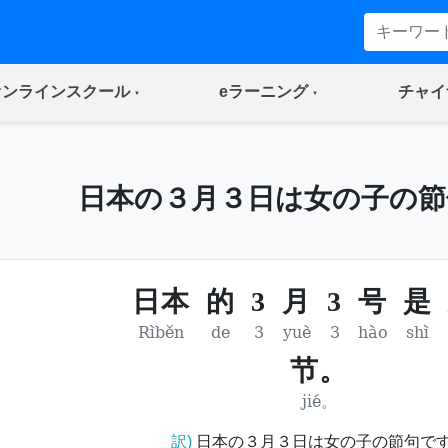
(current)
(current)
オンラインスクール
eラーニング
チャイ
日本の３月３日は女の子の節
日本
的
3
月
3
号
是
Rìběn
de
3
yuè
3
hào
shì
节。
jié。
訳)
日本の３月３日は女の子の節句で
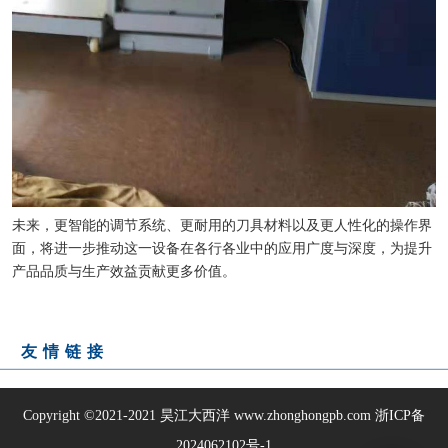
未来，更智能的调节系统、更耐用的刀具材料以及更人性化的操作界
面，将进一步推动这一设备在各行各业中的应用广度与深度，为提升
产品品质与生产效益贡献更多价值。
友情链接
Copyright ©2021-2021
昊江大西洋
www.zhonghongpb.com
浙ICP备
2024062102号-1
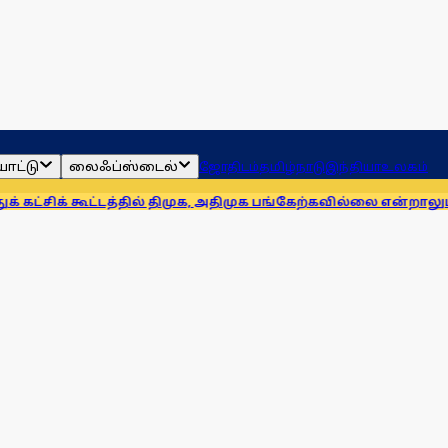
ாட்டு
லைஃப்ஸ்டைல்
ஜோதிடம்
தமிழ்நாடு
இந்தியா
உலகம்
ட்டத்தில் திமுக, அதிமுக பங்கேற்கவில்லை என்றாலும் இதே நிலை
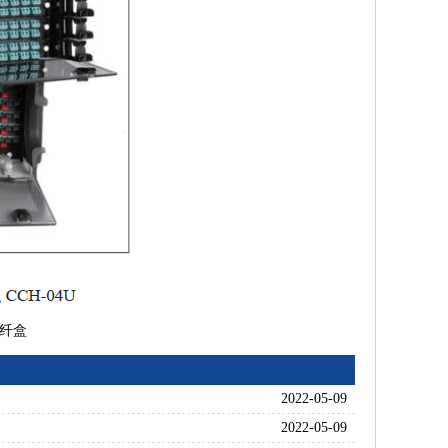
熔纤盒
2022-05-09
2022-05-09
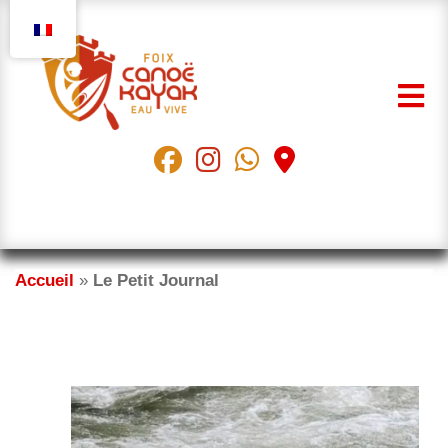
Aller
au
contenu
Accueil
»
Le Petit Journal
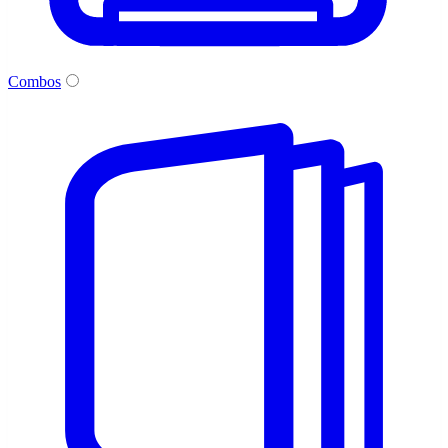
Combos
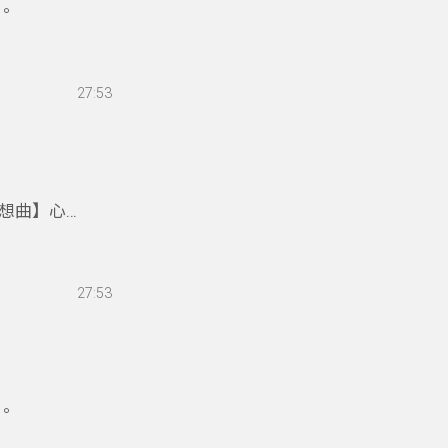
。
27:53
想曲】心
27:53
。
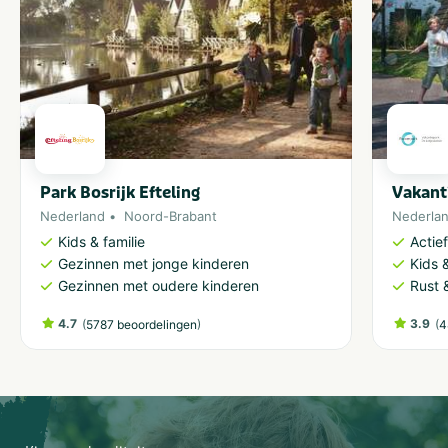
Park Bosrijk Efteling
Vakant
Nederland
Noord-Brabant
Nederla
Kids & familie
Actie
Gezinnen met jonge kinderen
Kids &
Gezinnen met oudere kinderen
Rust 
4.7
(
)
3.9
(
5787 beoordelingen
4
________
Every record above should be duplicated precisely, with the images removed.

(current)
(current)
オンラインスクール
eラーニング
チャイ
日本の３月３日は女の子の節
日本
的
3
月
3
号
是
Rìběn
de
3
yuè
3
hào
shì
节。
jié。
訳)
日本の３月３日は女の子の節句で
未来，更智能的调节系统、更耐用的刀具材料以及更人性化的操作界
面，将进一步推动这一设备在各行各业中的应用广度与深度，为提升
产品品质与生产效益贡献更多价值。
友情链接
Copyright ©2021-2021
昊江大西洋
www.zhonghongpb.com
浙ICP备
2024062102号-1
ாட்டு
லைஃப்ஸ்டைல்
ஜோதிடம்
தமிழ்நாடு
இந்தியா
உலகம்
ட்டத்தில் திமுக, அதிமுக பங்கேற்கவில்லை என்றாலும் இதே நிலை
熔纤盒
2022-05-09
2022-05-09
Aller
au
contenu
Accueil
»
Le Petit Journal
Combos
。
27:53
想曲】心
27:53
。
Park Bosrijk Efteling
Vakant
Nederland
Noord-Brabant
Nederla
Kids & familie
Actie
Gezinnen met jonge kinderen
Kids &
Gezinnen met oudere kinderen
Rust 
4.7
(
)
3.9
(
5787 beoordelingen
4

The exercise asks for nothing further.